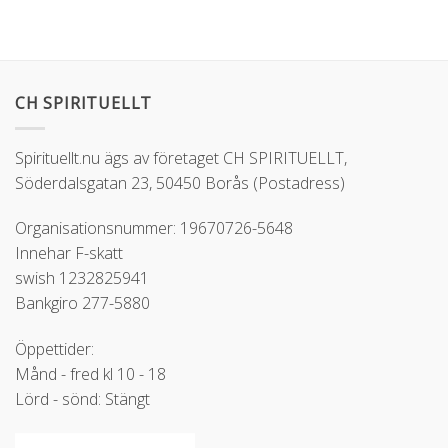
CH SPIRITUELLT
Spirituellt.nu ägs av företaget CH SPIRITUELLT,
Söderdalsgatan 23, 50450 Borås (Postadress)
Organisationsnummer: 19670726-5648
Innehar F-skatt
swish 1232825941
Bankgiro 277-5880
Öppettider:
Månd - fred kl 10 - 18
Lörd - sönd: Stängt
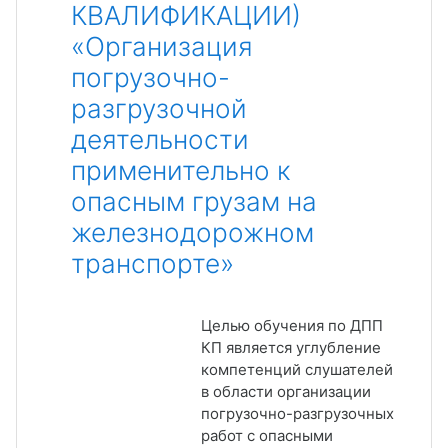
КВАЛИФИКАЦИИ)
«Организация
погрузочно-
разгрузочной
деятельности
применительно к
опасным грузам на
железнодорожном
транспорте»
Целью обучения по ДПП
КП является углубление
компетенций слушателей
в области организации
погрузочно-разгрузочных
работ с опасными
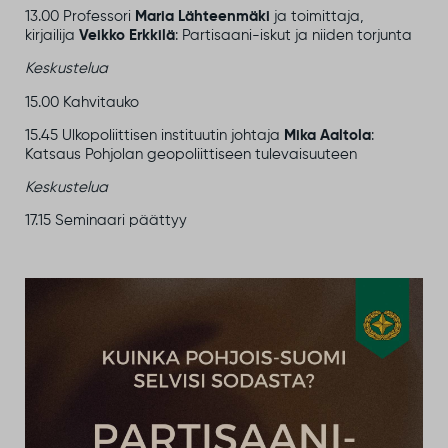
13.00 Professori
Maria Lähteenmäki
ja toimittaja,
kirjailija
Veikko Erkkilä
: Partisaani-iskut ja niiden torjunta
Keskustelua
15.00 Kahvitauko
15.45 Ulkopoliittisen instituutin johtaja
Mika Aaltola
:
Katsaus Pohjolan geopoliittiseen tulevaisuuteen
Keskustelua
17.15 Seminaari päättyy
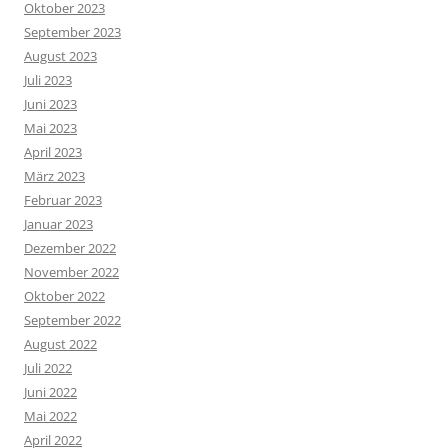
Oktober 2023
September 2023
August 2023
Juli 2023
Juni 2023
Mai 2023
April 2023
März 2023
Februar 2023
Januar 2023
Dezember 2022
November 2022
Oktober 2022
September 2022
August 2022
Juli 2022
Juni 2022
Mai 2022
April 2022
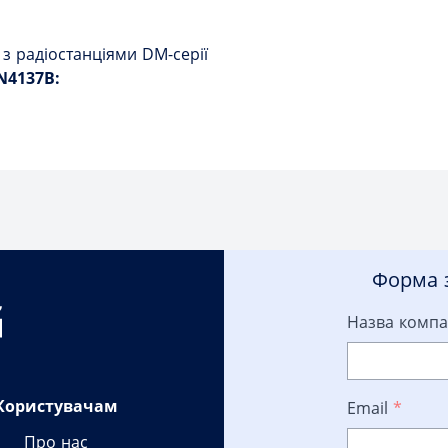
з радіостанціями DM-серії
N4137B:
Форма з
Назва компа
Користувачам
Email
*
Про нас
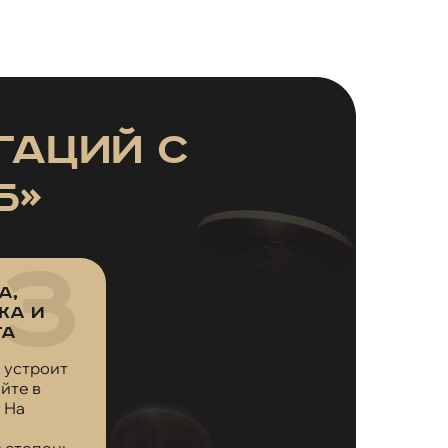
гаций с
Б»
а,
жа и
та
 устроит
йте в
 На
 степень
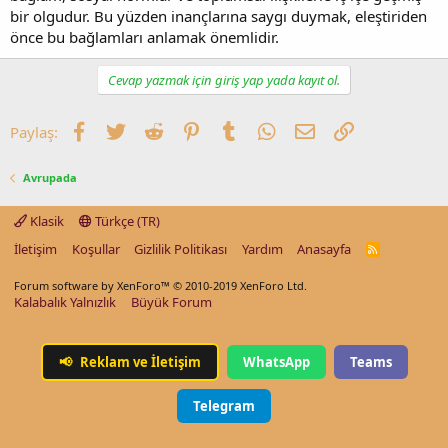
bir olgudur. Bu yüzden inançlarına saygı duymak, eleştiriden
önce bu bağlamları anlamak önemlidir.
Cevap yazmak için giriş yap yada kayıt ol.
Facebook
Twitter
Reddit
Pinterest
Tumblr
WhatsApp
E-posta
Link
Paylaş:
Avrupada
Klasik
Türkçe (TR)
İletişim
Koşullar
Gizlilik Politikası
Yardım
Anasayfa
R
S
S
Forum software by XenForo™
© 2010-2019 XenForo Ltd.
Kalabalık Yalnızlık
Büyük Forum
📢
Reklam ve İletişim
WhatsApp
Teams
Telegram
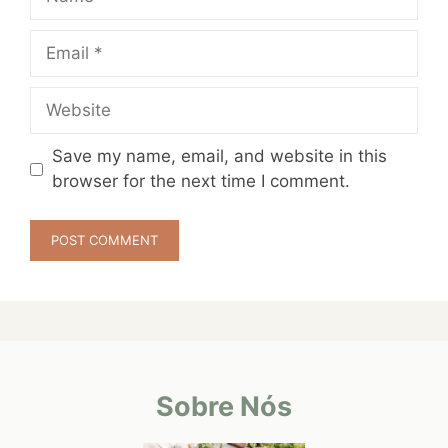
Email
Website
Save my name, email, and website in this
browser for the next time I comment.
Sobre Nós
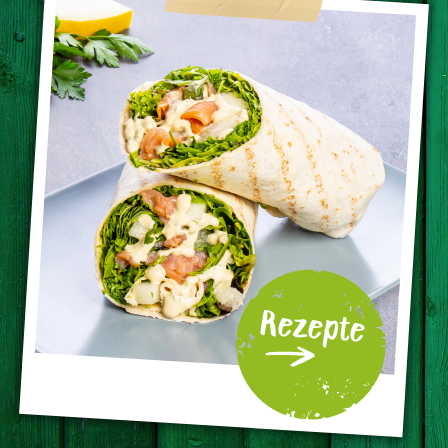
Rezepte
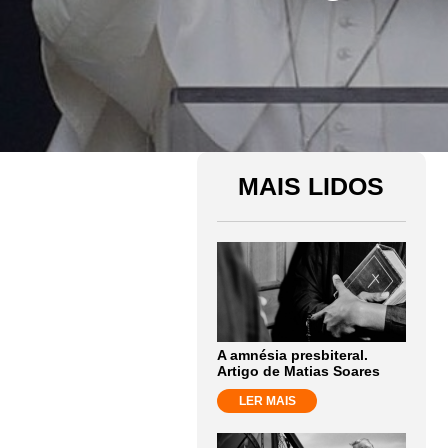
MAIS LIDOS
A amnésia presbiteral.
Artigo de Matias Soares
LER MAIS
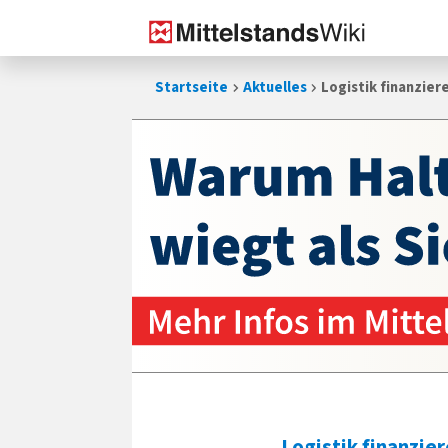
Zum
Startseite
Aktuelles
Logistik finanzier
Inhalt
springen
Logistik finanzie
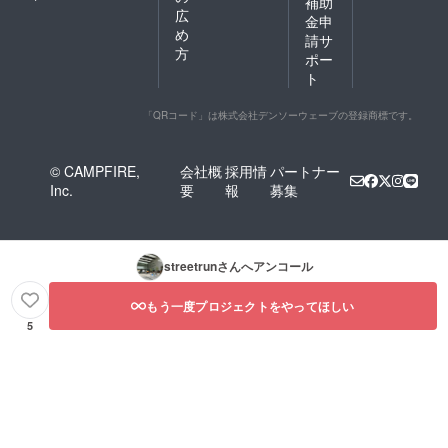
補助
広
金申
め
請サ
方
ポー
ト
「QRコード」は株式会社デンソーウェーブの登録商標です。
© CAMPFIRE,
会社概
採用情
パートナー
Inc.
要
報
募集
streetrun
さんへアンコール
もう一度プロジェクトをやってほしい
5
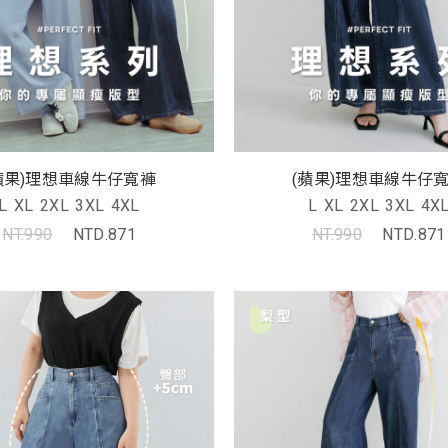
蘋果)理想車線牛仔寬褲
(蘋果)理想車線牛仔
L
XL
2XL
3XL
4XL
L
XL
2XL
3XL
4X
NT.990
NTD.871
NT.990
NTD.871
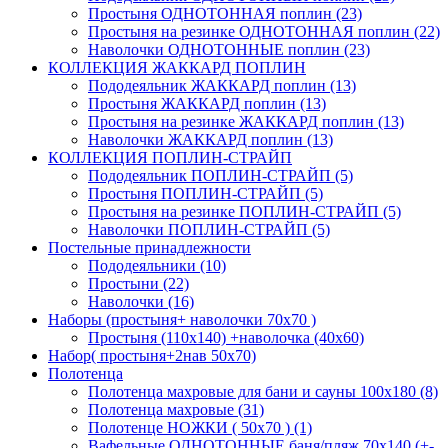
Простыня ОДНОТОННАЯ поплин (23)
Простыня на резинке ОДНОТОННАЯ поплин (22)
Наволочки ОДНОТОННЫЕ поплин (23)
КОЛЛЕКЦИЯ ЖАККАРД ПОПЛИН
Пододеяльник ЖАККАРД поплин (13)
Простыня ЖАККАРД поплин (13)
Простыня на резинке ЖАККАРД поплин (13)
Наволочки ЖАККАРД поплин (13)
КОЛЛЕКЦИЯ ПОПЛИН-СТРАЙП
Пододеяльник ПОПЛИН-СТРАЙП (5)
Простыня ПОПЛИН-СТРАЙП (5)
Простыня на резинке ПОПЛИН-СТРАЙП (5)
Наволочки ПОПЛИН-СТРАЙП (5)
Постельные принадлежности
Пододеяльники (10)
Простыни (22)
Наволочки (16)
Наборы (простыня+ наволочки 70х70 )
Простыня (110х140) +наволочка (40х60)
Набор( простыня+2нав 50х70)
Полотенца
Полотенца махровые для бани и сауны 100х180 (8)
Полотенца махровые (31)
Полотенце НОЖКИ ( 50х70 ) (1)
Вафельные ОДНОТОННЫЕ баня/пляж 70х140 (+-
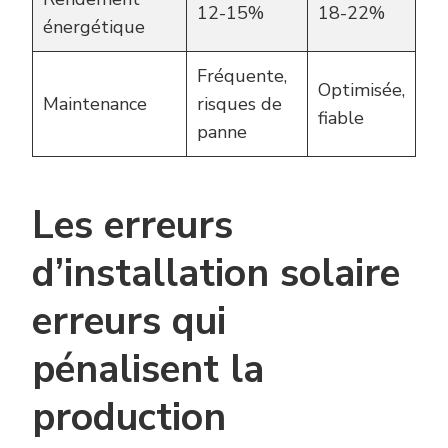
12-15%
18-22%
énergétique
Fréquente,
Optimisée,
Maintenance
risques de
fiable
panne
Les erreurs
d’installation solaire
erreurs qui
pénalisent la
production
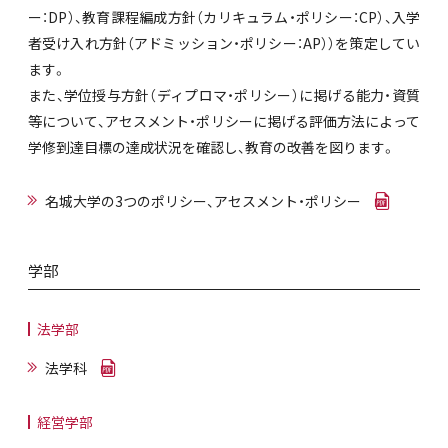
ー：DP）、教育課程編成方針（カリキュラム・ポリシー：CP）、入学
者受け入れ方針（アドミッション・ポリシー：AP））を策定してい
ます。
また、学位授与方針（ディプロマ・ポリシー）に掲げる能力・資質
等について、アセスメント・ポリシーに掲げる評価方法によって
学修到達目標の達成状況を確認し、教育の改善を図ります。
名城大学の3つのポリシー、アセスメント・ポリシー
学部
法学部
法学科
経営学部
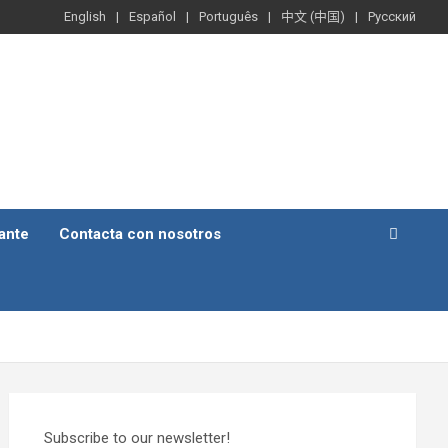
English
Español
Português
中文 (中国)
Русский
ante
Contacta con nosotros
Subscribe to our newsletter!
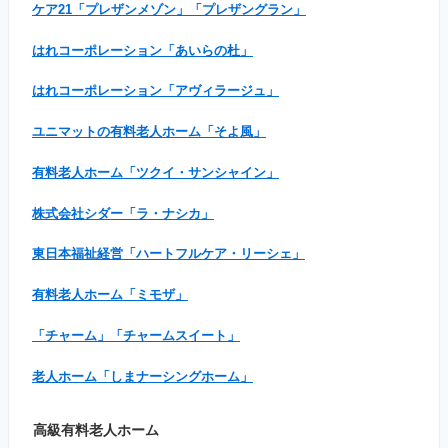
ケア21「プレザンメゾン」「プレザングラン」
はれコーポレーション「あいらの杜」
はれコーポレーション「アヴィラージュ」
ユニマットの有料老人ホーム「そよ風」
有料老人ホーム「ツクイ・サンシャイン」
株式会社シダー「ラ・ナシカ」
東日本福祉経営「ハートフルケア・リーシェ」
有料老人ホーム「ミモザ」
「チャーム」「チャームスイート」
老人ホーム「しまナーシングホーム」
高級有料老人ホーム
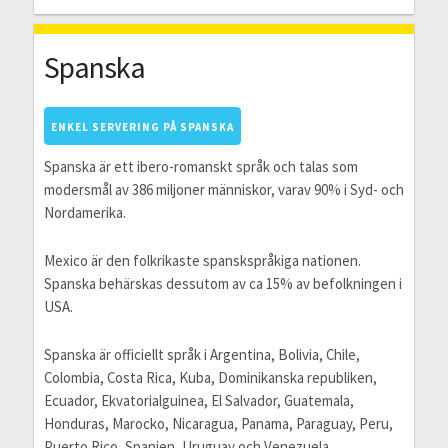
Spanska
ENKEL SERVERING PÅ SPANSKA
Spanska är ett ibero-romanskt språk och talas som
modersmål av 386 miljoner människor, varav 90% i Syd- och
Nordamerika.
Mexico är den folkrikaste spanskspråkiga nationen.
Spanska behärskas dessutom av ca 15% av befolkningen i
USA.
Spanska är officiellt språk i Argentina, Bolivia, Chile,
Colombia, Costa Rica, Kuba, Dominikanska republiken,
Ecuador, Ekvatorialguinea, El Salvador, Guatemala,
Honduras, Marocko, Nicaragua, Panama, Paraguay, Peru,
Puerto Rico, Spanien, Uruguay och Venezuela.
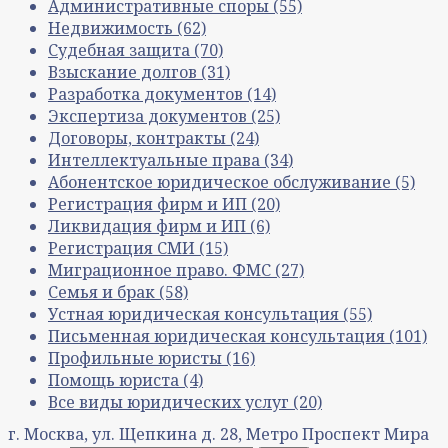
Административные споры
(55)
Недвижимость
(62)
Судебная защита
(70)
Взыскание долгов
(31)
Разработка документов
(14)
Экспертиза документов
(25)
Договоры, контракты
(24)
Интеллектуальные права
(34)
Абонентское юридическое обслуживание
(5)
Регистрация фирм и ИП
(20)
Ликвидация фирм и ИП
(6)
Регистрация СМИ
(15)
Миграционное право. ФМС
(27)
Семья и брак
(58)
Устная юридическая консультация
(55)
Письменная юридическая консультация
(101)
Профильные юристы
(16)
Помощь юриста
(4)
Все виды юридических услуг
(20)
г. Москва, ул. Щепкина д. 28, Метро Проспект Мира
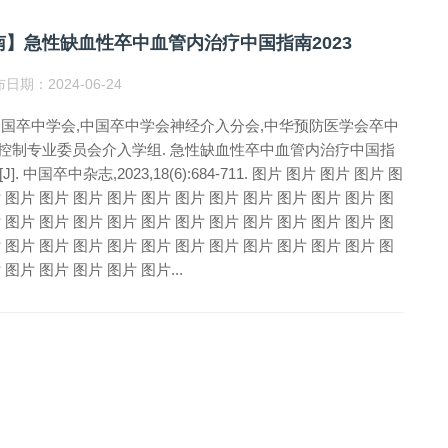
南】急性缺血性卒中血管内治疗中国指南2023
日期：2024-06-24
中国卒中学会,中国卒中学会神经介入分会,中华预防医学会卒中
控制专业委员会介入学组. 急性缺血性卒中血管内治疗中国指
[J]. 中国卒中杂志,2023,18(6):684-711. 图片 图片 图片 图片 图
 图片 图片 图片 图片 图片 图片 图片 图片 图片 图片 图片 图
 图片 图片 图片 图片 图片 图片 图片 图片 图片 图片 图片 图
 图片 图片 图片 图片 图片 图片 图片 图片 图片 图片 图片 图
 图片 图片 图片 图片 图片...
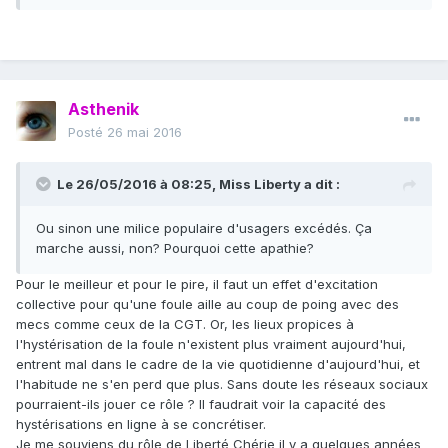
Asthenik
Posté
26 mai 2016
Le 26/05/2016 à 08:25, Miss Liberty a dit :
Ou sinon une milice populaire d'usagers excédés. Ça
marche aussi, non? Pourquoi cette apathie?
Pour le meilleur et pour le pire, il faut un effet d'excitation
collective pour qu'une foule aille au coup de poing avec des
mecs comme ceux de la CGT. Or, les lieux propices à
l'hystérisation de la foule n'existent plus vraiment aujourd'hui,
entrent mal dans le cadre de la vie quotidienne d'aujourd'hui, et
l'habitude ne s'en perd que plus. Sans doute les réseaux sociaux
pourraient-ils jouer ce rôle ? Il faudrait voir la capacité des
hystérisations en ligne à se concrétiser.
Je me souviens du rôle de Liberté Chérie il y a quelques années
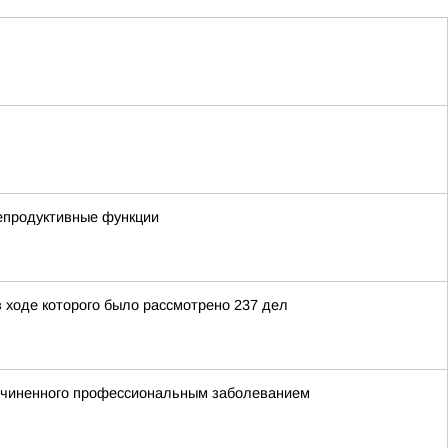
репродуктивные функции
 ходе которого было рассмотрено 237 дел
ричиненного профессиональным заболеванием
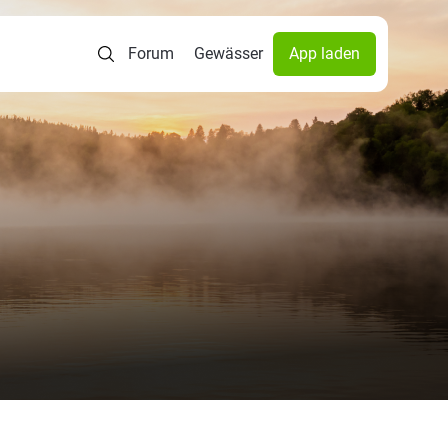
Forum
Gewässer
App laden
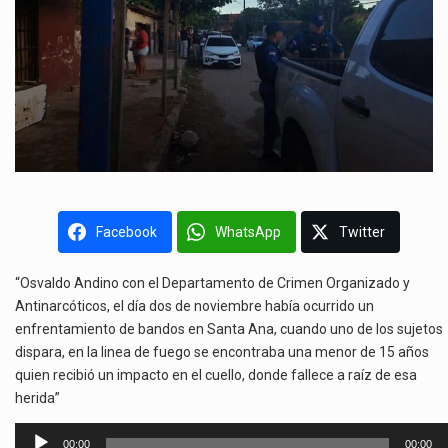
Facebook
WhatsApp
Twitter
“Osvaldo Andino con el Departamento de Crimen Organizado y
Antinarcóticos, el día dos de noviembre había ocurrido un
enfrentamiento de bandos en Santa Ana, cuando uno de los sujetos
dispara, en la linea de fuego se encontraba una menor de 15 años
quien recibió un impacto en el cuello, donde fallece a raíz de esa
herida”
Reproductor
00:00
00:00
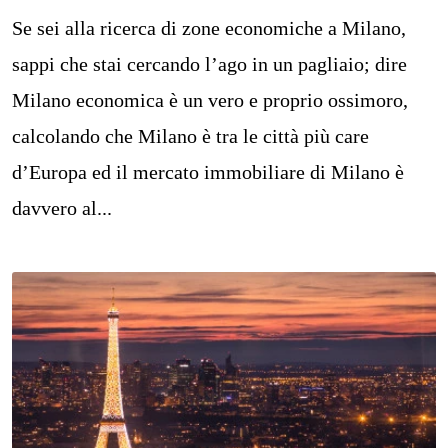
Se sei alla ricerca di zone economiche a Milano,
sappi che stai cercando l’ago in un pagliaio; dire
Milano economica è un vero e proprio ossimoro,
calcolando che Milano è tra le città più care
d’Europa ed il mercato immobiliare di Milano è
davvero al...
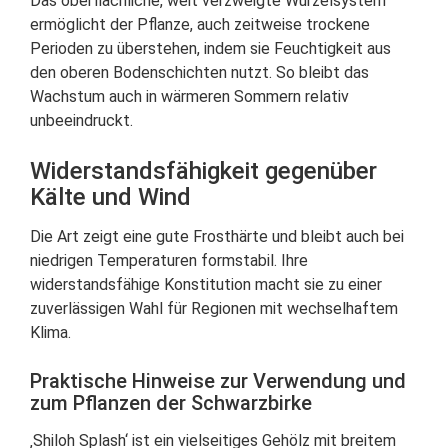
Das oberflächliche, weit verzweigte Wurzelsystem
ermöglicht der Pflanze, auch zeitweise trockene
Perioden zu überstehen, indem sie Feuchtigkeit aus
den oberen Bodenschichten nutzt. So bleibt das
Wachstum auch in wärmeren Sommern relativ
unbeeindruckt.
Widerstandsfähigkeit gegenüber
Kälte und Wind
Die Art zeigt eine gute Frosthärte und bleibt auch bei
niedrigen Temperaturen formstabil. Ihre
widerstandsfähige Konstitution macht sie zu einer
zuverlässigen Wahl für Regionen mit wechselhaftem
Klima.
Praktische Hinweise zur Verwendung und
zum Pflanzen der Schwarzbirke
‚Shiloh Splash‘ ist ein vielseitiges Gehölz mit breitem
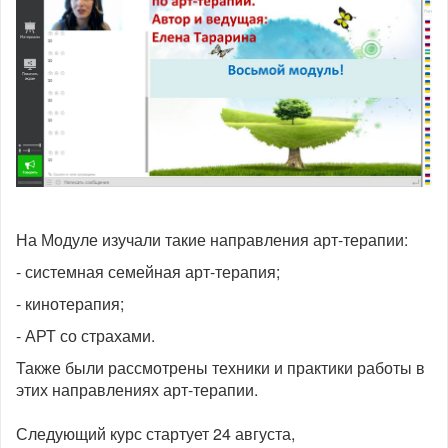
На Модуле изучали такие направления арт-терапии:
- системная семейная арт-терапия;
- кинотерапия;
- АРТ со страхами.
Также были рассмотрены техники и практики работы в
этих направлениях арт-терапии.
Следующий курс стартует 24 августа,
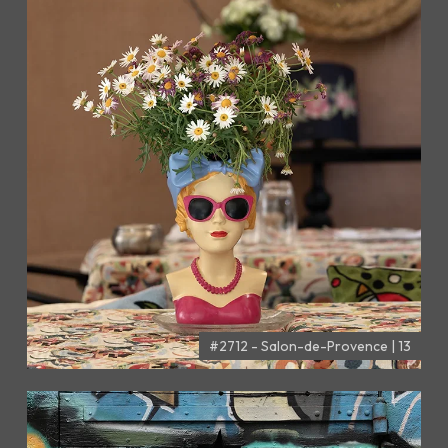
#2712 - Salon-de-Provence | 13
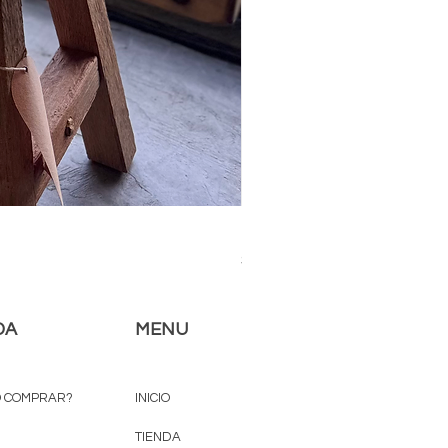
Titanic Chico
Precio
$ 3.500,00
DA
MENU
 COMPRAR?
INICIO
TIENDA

####################

**PROBLEM TO SOLVE:** For the string "アセスメント", give the number of lines in the data that contain it, and only that number.

**ANSWER TO THE PROBLEM:** 2